I am grateful that he is at home and not on a yard full of people. Grateful, because I know for sure that he and I would be judged. I would be ‘told’ that he should be put to sleep, put him out of his misery! But, there is no misery, he is a happy horse. He has no idea that he is no longer a poster pin up horse but he is still handsome to me. He and I will know when it is time for him to go and we will make that decision together. He is 35 now, 35! I can’t believe he is still with me, it is incredible!
A couple of months ago, I found myself overwhelmed by the look of relief on Jack’s face when I discovered him in a field not his own. There looked like some disruption by his gate – one of the dopey farm helpers probably herding sheep through or something and somehow let Jack out. He is usually in a two acre field but now found himself at the top of a hilly nine acre field. He looked lost and confused, staring over the wall into the distance, unsure of quite what he was supposed to do next. Then he saw me coming up the hill….
He was so, so, so glad to see me.
He shoved his big old head into my hands and whickered as I gave him a carrot and told him not to worry. I had his back. I have always had his back and I always will. I put his head collar on and asked him to follow me.

▬▬▬▬▬▬

*WRITTEN EXERCISE 1*:
In the passage about the old horse Jack, how old does it say he is now?
*WRITTEN EXERCISE 2*:
Write a continuation of the passage about the old horse Jack, starting right after its final sentence.
The listing that comes next plays no part in this work.

*RECORDS*:

▬▬▬▬▬▬

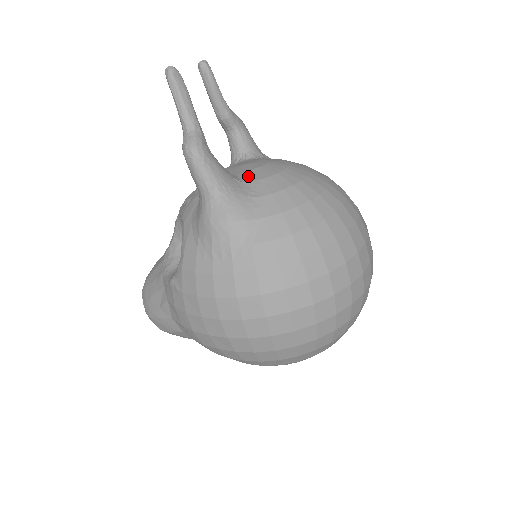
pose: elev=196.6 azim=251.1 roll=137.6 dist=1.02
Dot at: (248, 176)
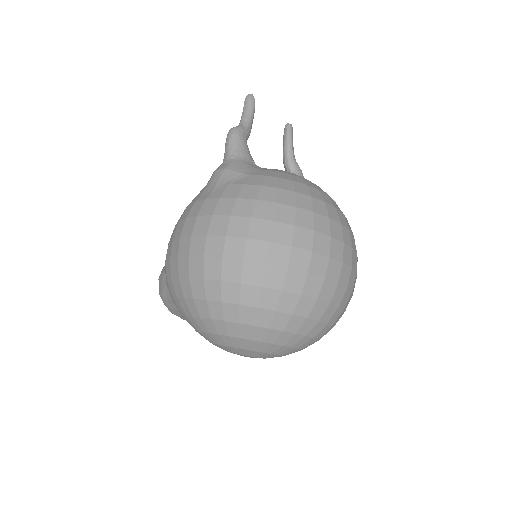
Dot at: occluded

▬▬▬▬▬▬

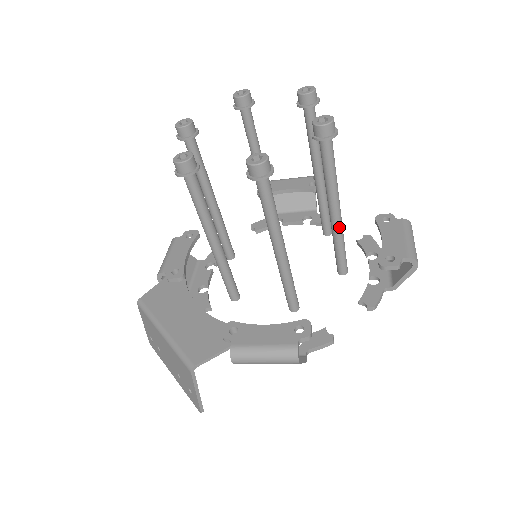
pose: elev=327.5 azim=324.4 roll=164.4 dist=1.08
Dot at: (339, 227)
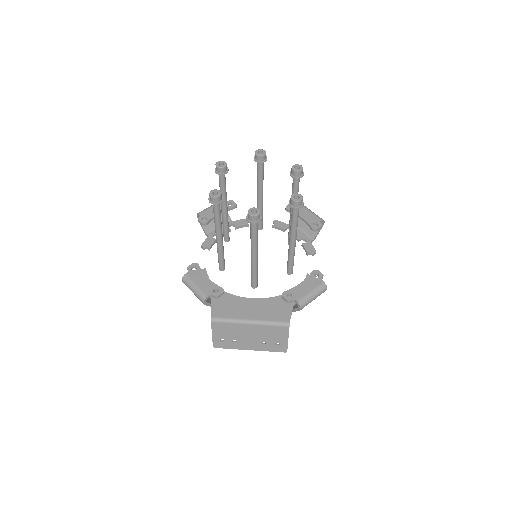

▬▬▬▬▬▬

*WRITTEN ANSWER 1*:
He is 35.

*WRITTEN ANSWER 2*:
As I led him back up the hill, he followed me stiffly; oh he was so stiff (clearly he had been charging around). He needed a rest, and a carrot, every now and then as we slowly made our way across the field, but it was a steep hill back up to his paddock and he found it hard. The connection between us in these 20 minutes or so left me wrung out with emotion. He seemed to be inside my soul and I knew what he was trying to tell me. I literally hurt inside, like a big ball of emotion bursting through my body and soul. 28 years of a shared life, it was like we were one and he was telling me how much he loved and appreciated my gentleness and understanding. He was telling me that today he was tired and that, one day, he would be too tired to carry on. It wasn’t time yet, he would make the spring but we both knew that the next winter, either he would make the decision or I would have to.
Jack depends on me – he is a bit deaf, eyesight not so good and needing routine like he never needed it before. My big strong dark bay horse is a little grey old man now. He has shrunk in his body and aura, but the essence of who he is still calls to me because he remembers the fun we had, the battles of strength and personality, the happy days of glory and winning and the days when we just weren’t on the same page.
Back in his own field, a nice warm lunch and some anti- inflammatory powders and he was soon back to normal within 48 hours, but I know we’re getting closer to the time to say goodbye.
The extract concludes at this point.